There are other minor absurdities. Noble suggests that the fact that water is a liquid depends on tiny variations over and above the general rules of chemical bonding. As a chemist, he should know better, since the “hydrogen bonding” that holds H2O in the liquid state is a consequence of the same set of rules that makes the closely related substance H2S a gas. He also claims that complex life requires the moon to be exactly the right size and right distance, otherwise Earth’s axis would become unstable. I am mystified, unless he is running together two separate claims, one (plausible) regarding the stabilising effect of a satellite, and the other (ridiculous, but taken seriously within the ID community) that regards us as privileged because we are on a planet where we can observe both total and annular eclipses. And like the rest of the ID community, he misinterprets the ENCODE project, which showed that 80% of the human genome is biochemically active. We are invited to infer that DNA is perfectly designed and free of junk. But consider the “onion test“; in brief, an onion contains five times as much DNA in each cell as a human; does anyone imagine that it contains five times as much complexity?

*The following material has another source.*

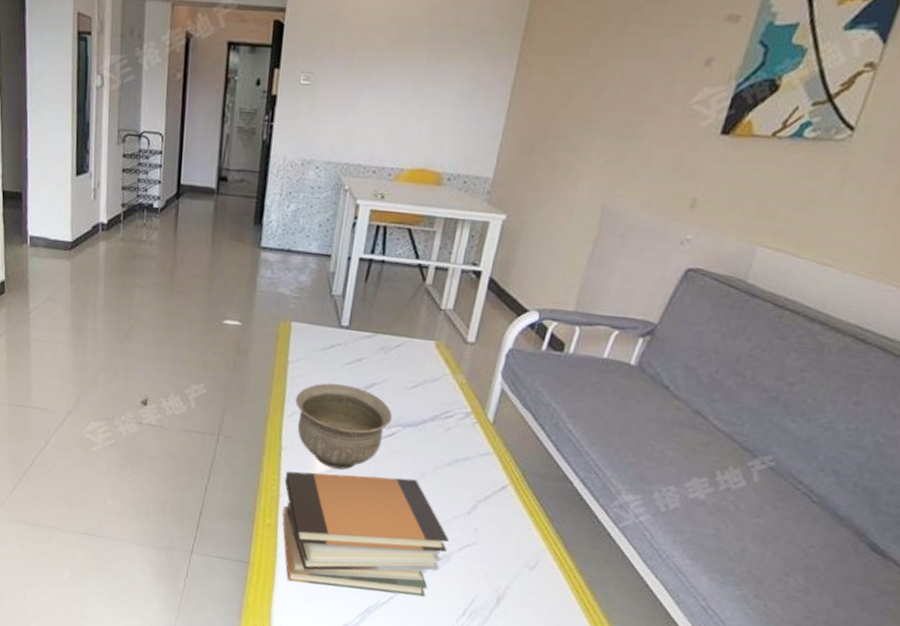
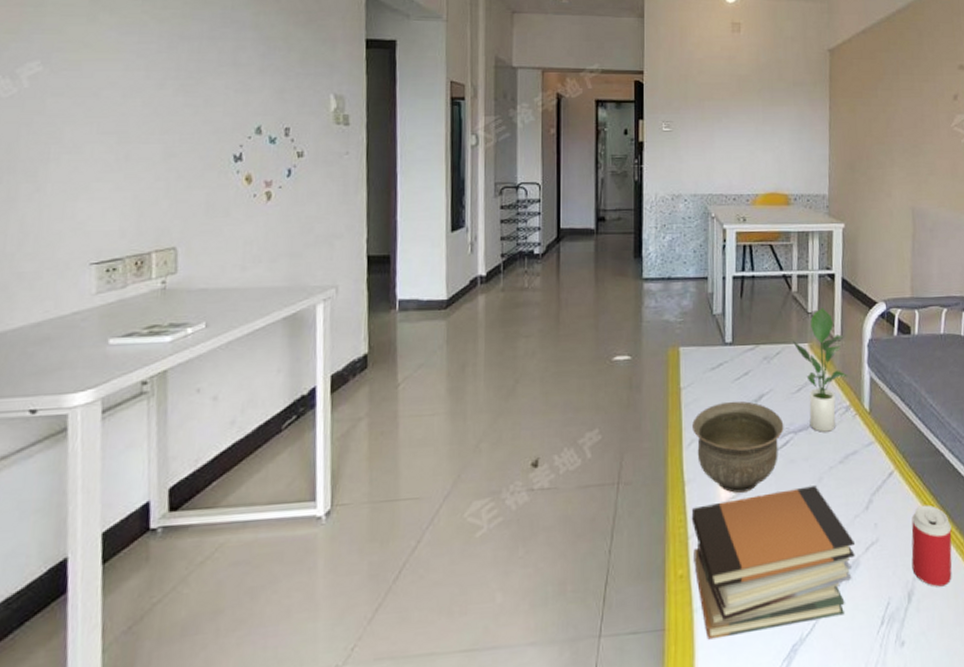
potted plant: none [417,306,479,433] -> present [793,308,849,432]
beverage can: none [507,524,563,602] -> present [911,505,952,588]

And leaving all the work still to do

Finally, my most severe criticism of ID, which I have already stated here very briefly. It doesn’t answer the question. For a safety razor to come into existence, we need, not only design, but fabrication. And when we come across any natural feature that requires explanation, invoking ID merely leaves us two (or, if the use of ID involves rejecting naturalistic evolution, three) problems for the price of one. We have the problem of accounting for all the evidence for evolution by trial and error tinkering, combined with natural selection and genetic drift, ranging from biogeography to developmental embryology to anatomical (and now molecular) phylogeny, and much much more. We have the problem (although I suspect that for Dr Noble this is not a problem at all) of specifying the nature, provenance, and motivation of the designer (or Designer). And finally, worst of all, we still don’t know how it happened. Paley’s watch implied, not just a watch designer, but a watch assembler, a parts manufacturer, a toolmaker, a metallurgist… Unless the Designer just wills complete structures into being, in which case there’s no point even trying to do the science.

In short, this pamphlet delivers what it promises to, but the doctrine that it is promoting does not. Dr Noble repeatedly and sincerely asks us to open our minds; he is unaware that ID is an invitation to close them.